■ Task prompt:
Can you give every line of the items below as a JSON list of strings, one string per line, with blank lines and the pictures left out?

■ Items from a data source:
■ ■ ■
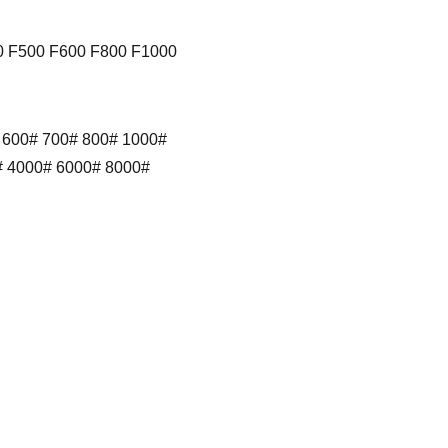
0 F500 F600 F800 F1000
 600# 700# 800# 1000#
# 4000# 6000# 8000#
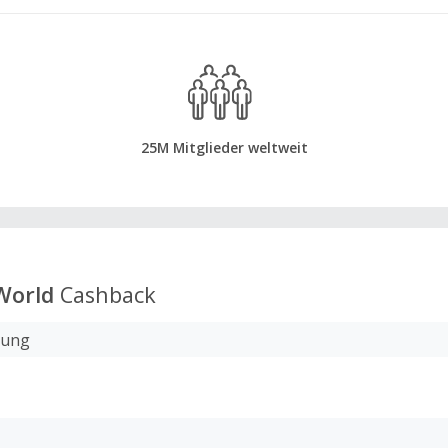
25M Mitglieder weltweit
World
Cashback
lung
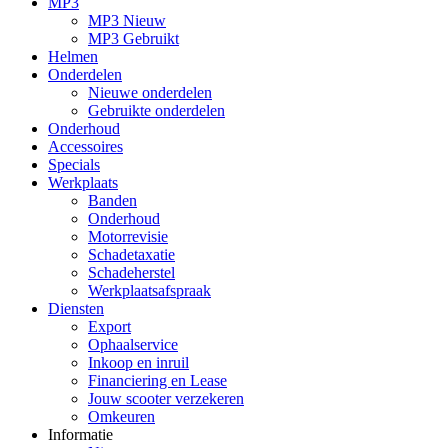
MP3
MP3 Nieuw
MP3 Gebruikt
Helmen
Onderdelen
Nieuwe onderdelen
Gebruikte onderdelen
Onderhoud
Accessoires
Specials
Werkplaats
Banden
Onderhoud
Motorrevisie
Schadetaxatie
Schadeherstel
Werkplaatsafspraak
Diensten
Export
Ophaalservice
Inkoop en inruil
Financiering en Lease
Jouw scooter verzekeren
Omkeuren
Informatie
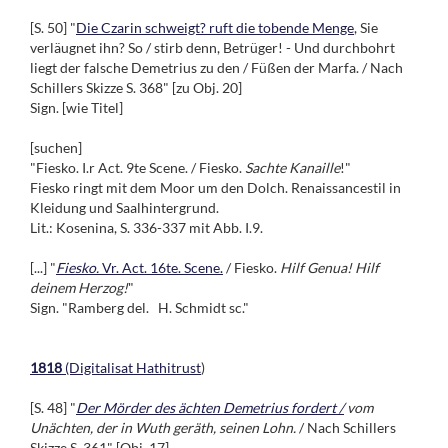
[S. 50] "
Die Czarin schweigt? ruft die tobende Menge
, Sie
verläugnet ihn? So / stirb denn, Betrüger! - Und durchbohrt
liegt der falsche Demetrius zu den / Füßen der Marfa. / Nach
Schillers Skizze S. 368" [zu Obj. 20]
Sign. [wie Titel]
[suchen]
"Fiesko. I.r Act. 9te Scene. / Fiesko.
Sachte Kanaille
!"
Fiesko ringt mit dem Moor um den Dolch. Renaissancestil in
Kleidung und Saalhintergrund.
Lit.: Kosenina, S. 336-337 mit Abb. I.9.
[...] "
Fiesko.
Vr. Act. 16te. Scene.
/ Fiesko.
Hilf Genua! Hilf
deinem Herzog!
"
Sign. "Ramberg del. H. Schmidt sc."
1818
(Digitalisat Hathitrust
)
[S. 48] "
Der Mörder des ächten Demetrius fordert /
vom
Unächten, der in Wuth geräth, seinen Lohn.
/ Nach Schillers
Skizze S. 361" [Obj. 17]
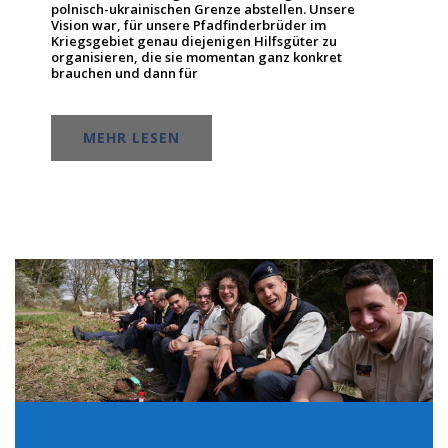
polnisch-ukrainischen Grenze abstellen. Unsere
Vision war, für unsere Pfadfinderbrüder im
Kriegsgebiet genau diejenigen Hilfsgüter zu
organisieren, die sie momentan ganz konkret
brauchen und dann für
MEHR LESEN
■ ■ ■
■ Expected output:
[
  "0 F500 F600 F800 F1000",
  " 600# 700# 800# 1000#",
  "# 4000# 6000# 8000#",
  "25M Mitglieder weltweit",
  "World",
  "Cashback",
  "lung",
  "MP3",
  "MP3 Nieuw",
  "MP3 Gebruikt",
  "Helmen",
  "Onderdelen",
  "Nieuwe onderdelen",
  "Gebruikte onderdelen",
  "Onderhoud",
  "Accessoires",
  "Specials",
  "Werkplaats",
  "Banden",
  "Onderhoud",
  "Motorrevisie",
  "Schadetaxatie",
  "Schadeherstel",
  "Werkplaatsafspraak",
  "Diensten",
  "Export",
  "Ophaalservice",
  "Inkoop en inruil",
  "Financiering en Lease",
  "Jouw scooter verzekeren",
  "Omkeuren",
  "Informatie",
  "[S. 50] \"",
  "Die Czarin schweigt? ruft die tobende Menge",
  ", Sie",
  "verläugnet ihn? So / stirb denn, Betrüger! - Und durchbohrt",
  "liegt der falsche Demetrius zu den / Füßen der Marfa. / Nach",
  "Schillers Skizze S. 368\" [zu Obj. 20]",
  "Sign. [wie Titel]",
  "[suchen]",
  "\"Fiesko. I.r Act. 9te Scene. / Fiesko.",
  "Sachte Kanaille",
  "!\"",
  "Fiesko ringt mit dem Moor um den Dolch. Renaissancestil in",
  "Kleidung und Saalhintergrund.",
  "Lit.: Kosenina, S. 336-337 mit Abb. I.9.",
  "[...] \"",
  "Fiesko.",
  "Vr. Act. 16te. Scene.",
  "/ Fiesko.",
  "Hilf Genua! Hilf",
  "deinem Herzog!",
  "\"",
  "Sign. \"Ramberg del. H. Schmidt sc.\"",
  "1818",
  "(Digitalisat Hathitrust",
  ")",
  "[S. 48] \"",
  "Der Mörder des ächten Demetrius fordert /",
  "vom",
  "Unächten, der in Wuth geräth, seinen Lohn.",
  "/ Nach Schillers",
  "Skizze S. 361\" [Obj. 17]",
  "polnisch-ukrainischen Grenze abstellen. Unsere",
  "Vision war, für unsere Pfadfinderbrüder im",
  "Kriegsgebiet genau diejenigen Hilfsgüter zu",
  "organisieren, die sie momentan ganz konkret",
  "brauchen und dann für",
  "MEHR LESEN"
]